═══ EXTRACT ═══

One may thus be prosecuted under S. 233(1) CMA for any comment made that the MCMC deems to “annoy” or hurt the feelings of any person. This has sparked interest and debate amongst legal experts as to whether can annoying someone even be criminalised in the first place?[2]


The Malaysian Bar Council has also accordingly called S. 233 CMA unconstitutional, for it is a disproportionate fetter (given its wide ambit) on the freedom of speech and expression enshrined under Art. 10 of the Federal Constitution (“FC”).[3] Today, as it had coming, S. 233(1) CMA has been duly laid before the courts for a determination as to its constitutionality.[4]


[D] Punishment for Contravening S. 233 CMA


S. 233(3) CMA prescribes a punishment of a fine not exceeding RM 50,000 or imprisonment not exceeding 1 year, or both –– for committing an offence under S. 233 CMA. There is also an additional fine of RM 1,000 provisioned, for each day the offence continues.


II. The Legitimacy and Legality of MCMC’s Notices for Removal:


[E] Ordering Removal of Online Content: An Illegal Exercise of Power


To briefly recall, the MCMC ordered two online news portals to remove several of their news articles, as the articles allegedly infringed S. 233 CMA. Hereunder, it will be examined if the exercise of power in issuing such an order for removal: was legal.


In 1997, the Federal Court in R Rama Chandran v Industrial Court of Malaysia[5] adopted the dicta of Lord Diplock in Council of Civil Services Unions v Minister of Civil Services[6]. Whereby, the courts can interfere with an act (MCMC’s order for removal) of the executive (the MCMC), in generally 4 different circumstances.

═══ GIVEN RECORDS ═══

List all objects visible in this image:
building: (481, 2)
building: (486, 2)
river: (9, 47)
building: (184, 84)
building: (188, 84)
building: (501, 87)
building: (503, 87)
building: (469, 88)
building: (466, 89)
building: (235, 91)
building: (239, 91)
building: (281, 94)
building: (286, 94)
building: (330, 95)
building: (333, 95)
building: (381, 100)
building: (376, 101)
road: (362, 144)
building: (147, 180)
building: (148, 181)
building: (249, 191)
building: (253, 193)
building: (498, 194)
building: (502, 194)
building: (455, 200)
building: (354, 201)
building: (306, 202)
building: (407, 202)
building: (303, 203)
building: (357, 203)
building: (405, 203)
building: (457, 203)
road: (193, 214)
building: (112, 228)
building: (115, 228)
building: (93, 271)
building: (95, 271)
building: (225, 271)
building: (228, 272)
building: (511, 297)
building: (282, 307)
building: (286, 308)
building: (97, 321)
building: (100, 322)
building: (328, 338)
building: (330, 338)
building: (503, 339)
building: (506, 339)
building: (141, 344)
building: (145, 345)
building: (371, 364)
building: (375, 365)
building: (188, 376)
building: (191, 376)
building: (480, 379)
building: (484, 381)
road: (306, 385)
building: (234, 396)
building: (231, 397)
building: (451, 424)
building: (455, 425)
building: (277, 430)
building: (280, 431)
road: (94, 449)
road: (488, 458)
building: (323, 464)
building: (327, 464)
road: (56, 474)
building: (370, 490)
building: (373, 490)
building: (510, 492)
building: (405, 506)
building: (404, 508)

═══

# [ACTION ITEM]
In the extract on Section 233 of the CMA, what additional fine applies for each day the offence continues?

# [EXERCISE RESULT]
RM 1,000